== Reading passage
When to Apply This Rule

Triggers:

catch_unwind in application code (not test harnesses)
panic!() for validatable conditions
Pattern of panic → catch → extract message

Exceptions

It's OK when:

Thread pool implementations (catch panics from user-provided closures)
FFI boundaries (panics must not cross extern "C" boundaries)
Test frameworks (catch panics to report failures)

6. Null Sentinel Values Instead of Option

What it looks like: Using magic values (-1, 0, "", u64::MAX) to represent "no value" instead of Option<T>.

Where it comes from: C (NULL/0/-1 as sentinel), Go (zero values), database design (nullable columns with default values).

Why it's a smell: Compiler can't enforce checking. -1 might be a valid value in some context. Empty string might be legitimate input. Option forces the caller to handle the None case.

What to do instead:

// SMELL — sentinel values
struct User {
    age: i32,       // -1 means "not provided"
    nickname: String, // "" means "none"
}
fn get_age(user: &User) -> i32 {
    if user.age == -1 { panic!("no age!"); }  // easy to forget this check
    user.age
}

// FIX — Option makes absence explicit
struct User {
    age: Option<u32>,         // None means "not provided"
    nickname: Option<String>, // None means "none"
}
fn get_age(user: &User) -> Option<u32> {
    user.age  // caller MUST handle None — compiler enforces it
}

When to Apply This Rule

Triggers:

Numeric fields with documented "special" values
String fields where empty means "absent"
Comments like "// -1 means not set"
Checks like if x == -1 or if s.is_empty() before use

Exceptions

It's OK when:

FFI with C APIs that use sentinel values (wrap in Option at the boundary)
Performance-critical packed structs where Option's niche doesn't fit
Matching an external protocol/format that uses sentinels

7. OOP Inheritance Thinking (Deep Trait Object Hierarchies)

What it looks like: Complex trait object hierarchies trying to replicate class inheritance from Java/C++.

Where it comes from: OOP languages where "is-a" relationships and abstract base classes are the primary abstraction tool.

Why it's a smell: Rust doesn't have inheritance. Trait objects have dynamic dispatch overhead. Complex hierarchies lead to Box<dyn A + B + C> type soup. Composition is almost always better.
====
== Recorded information
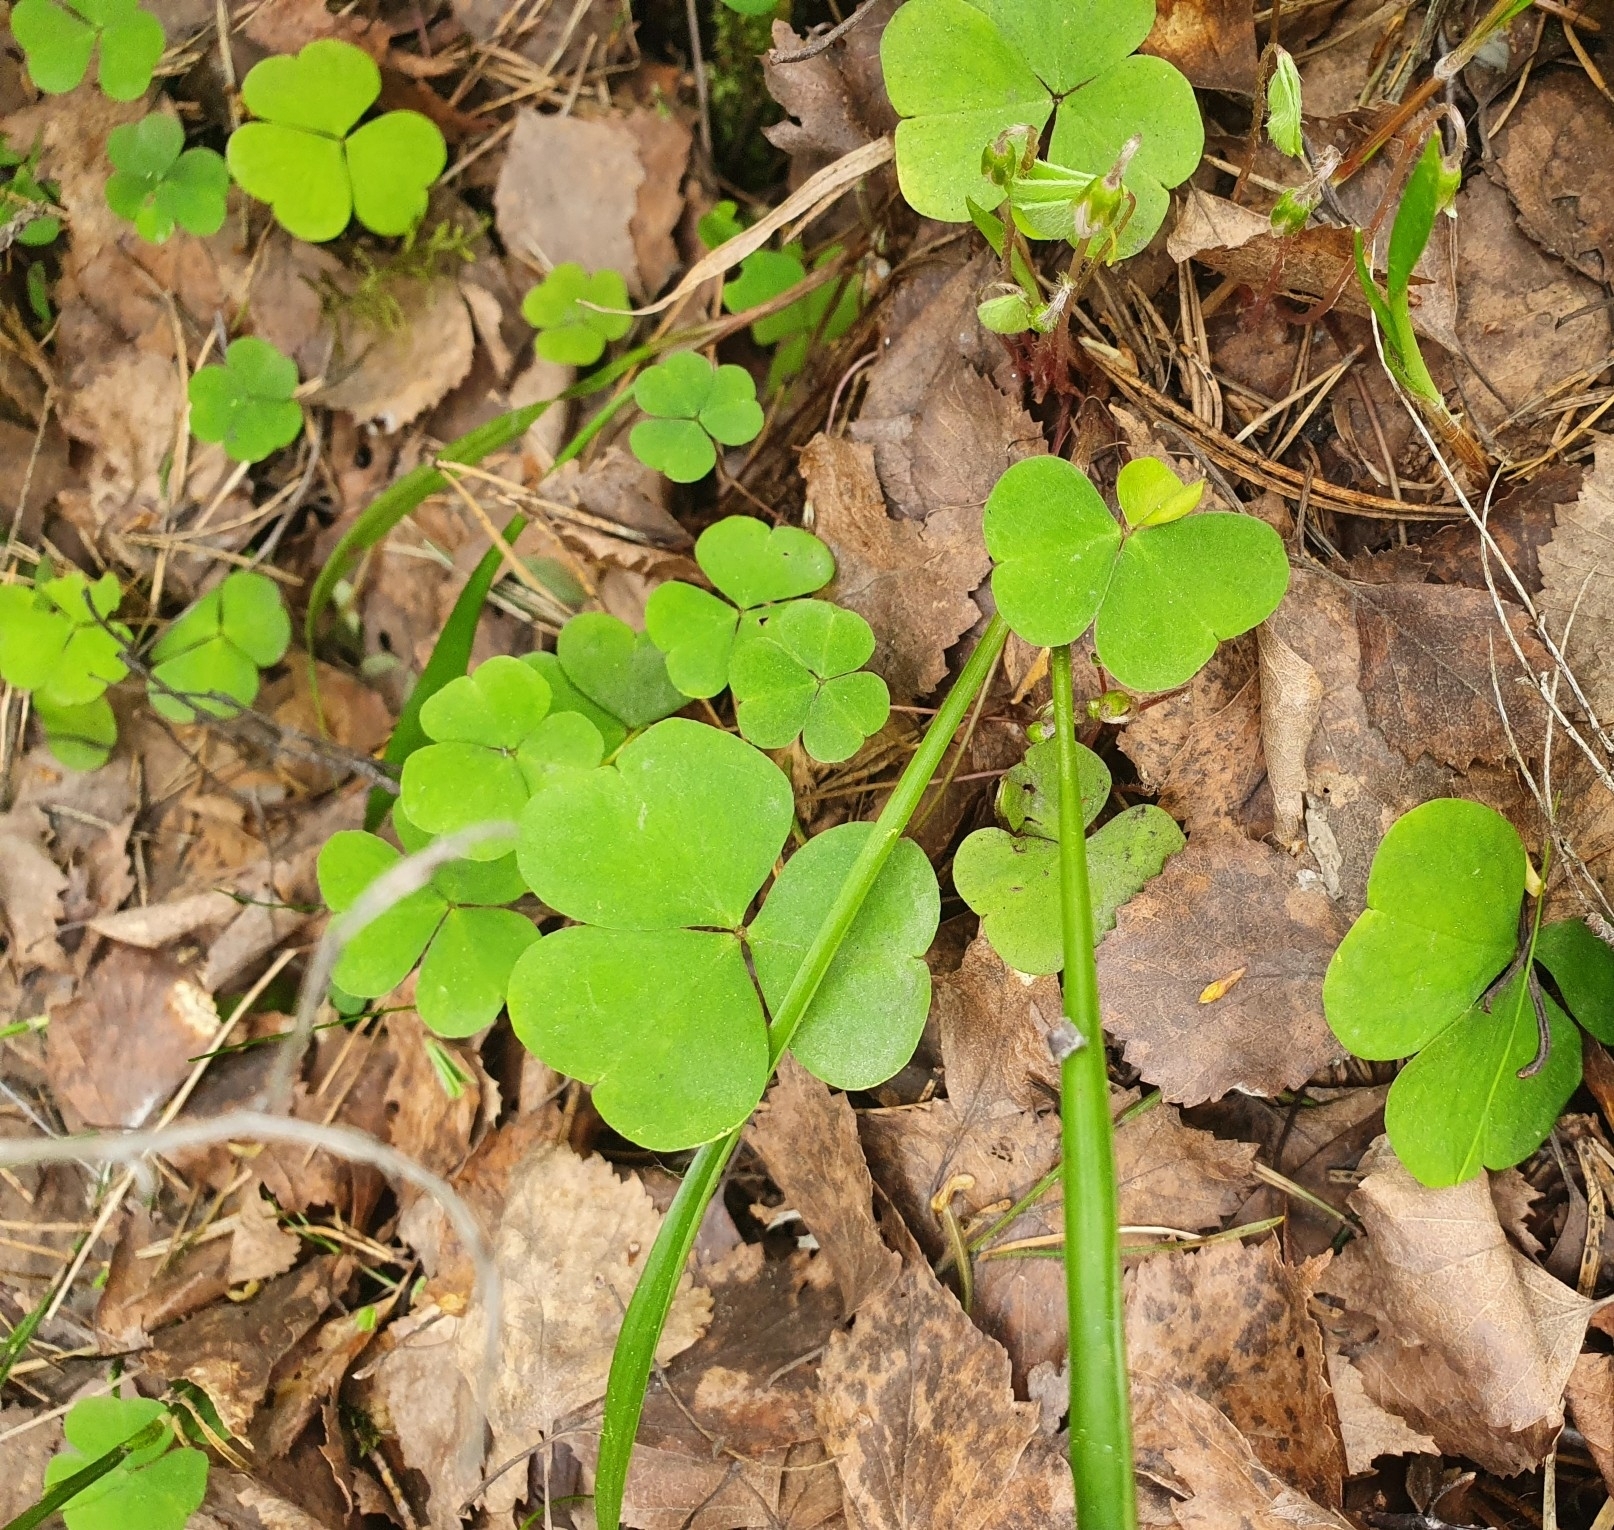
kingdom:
====
== Task to complete ==
Pick up the Rust code-smell guide after its last sentence and keep writing it. The material comes from a separate source.

== Task answer ==
What to do instead:

// SMELL — trying to build class hierarchy
trait Shape { fn area(&self) -> f64; }
trait Drawable: Shape { fn draw(&self); }
trait Resizable: Drawable { fn resize(&mut self, factor: f64); }
// Three levels of "inheritance" — complex, fragile

// FIX — flat traits + composition
trait HasArea { fn area(&self) -> f64; }
trait Drawable { fn draw(&self); }
trait Resizable { fn resize(&mut self, factor: f64); }

struct Circle { radius: f64 }
impl HasArea for Circle { ... }
impl Drawable for Circle { ... }
impl Resizable for Circle { ... }
// Each trait is independent — implement what you need

When to Apply This Rule

Triggers:

Trait with supertraits 3+ levels deep
Box<dyn A> where A has 5+ methods
Trying to "inherit" behavior from a base struct

Exceptions

It's OK when:

Supertrait bounds are genuinely required (Error: Debug + Display)
The hierarchy matches a real protocol (Iterator → DoubleEndedIterator)
Framework design where trait objects are the extension point

8. Global Mutable State (static mut, lazy_static Mutex)

What it looks like: Global variables with interior mutability as the primary state management strategy.

Where it comes from: C global variables, Python module-level state, Singleton pattern from Java/C#.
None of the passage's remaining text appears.